== THE DATA ==
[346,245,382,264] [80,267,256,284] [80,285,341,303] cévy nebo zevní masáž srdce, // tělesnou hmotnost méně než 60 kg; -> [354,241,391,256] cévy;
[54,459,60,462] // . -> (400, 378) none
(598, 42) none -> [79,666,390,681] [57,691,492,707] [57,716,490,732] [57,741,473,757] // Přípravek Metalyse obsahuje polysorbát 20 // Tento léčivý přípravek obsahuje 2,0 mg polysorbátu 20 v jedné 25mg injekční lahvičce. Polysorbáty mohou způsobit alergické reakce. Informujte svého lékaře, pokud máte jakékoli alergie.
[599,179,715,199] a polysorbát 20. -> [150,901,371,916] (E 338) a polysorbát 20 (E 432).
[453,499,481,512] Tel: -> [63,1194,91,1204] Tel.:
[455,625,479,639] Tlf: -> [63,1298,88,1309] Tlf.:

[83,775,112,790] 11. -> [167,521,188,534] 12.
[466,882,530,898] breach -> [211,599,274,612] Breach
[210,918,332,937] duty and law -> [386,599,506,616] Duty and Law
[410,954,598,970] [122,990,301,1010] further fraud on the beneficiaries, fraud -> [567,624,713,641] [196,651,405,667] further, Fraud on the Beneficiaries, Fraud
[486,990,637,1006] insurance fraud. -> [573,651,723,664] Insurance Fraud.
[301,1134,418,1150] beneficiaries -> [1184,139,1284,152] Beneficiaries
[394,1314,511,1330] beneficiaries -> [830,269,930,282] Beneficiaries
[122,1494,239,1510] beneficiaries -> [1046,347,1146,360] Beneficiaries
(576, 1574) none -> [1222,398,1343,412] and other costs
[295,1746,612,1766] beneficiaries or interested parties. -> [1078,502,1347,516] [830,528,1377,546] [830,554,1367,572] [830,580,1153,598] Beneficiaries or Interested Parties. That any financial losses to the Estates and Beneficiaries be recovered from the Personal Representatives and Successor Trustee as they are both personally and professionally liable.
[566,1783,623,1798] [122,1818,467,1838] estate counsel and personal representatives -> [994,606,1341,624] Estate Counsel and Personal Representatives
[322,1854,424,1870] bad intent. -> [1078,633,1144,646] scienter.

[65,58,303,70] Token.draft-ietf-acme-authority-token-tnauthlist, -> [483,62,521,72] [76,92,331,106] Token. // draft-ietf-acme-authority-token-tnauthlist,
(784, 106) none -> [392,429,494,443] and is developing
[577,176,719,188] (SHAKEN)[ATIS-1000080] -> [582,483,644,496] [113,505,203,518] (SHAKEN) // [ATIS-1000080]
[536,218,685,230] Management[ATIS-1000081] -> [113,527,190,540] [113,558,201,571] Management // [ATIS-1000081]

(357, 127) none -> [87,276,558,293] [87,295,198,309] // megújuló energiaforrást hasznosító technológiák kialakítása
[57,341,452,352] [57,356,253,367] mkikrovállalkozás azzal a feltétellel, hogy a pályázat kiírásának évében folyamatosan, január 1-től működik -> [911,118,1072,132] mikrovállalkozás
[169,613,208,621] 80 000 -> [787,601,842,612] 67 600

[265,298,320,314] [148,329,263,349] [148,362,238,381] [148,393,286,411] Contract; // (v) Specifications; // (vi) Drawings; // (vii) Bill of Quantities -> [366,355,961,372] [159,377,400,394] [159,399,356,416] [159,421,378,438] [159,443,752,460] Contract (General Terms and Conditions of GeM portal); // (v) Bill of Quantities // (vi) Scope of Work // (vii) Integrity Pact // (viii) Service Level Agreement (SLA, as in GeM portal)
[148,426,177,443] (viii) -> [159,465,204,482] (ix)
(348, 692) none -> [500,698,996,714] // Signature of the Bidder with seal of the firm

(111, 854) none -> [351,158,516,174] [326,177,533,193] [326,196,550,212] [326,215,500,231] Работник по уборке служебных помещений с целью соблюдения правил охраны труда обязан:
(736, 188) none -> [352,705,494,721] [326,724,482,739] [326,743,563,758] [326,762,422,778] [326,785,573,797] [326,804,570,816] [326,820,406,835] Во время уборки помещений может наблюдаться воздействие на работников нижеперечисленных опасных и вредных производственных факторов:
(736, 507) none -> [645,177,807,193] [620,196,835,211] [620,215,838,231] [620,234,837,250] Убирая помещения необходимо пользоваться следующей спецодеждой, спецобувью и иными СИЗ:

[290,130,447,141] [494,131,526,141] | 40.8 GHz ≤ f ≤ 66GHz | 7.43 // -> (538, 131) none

== THE TASK ==
Working through the records, copy each line in which the word "Representatives" appears.

== TASK SOLUTION ==
[295,1746,612,1766] beneficiaries or interested parties. -> [1078,502,1347,516] [830,528,1377,546] [830,554,1367,572] [830,580,1153,598] Beneficiaries or Interested Parties. That any financial losses to the Estates and Beneficiaries be recovered from the Personal Representatives and Successor Trustee as they are both personally and professionally liable.
[566,1783,623,1798] [122,1818,467,1838] estate counsel and personal representatives -> [994,606,1341,624] Estate Counsel and Personal Representatives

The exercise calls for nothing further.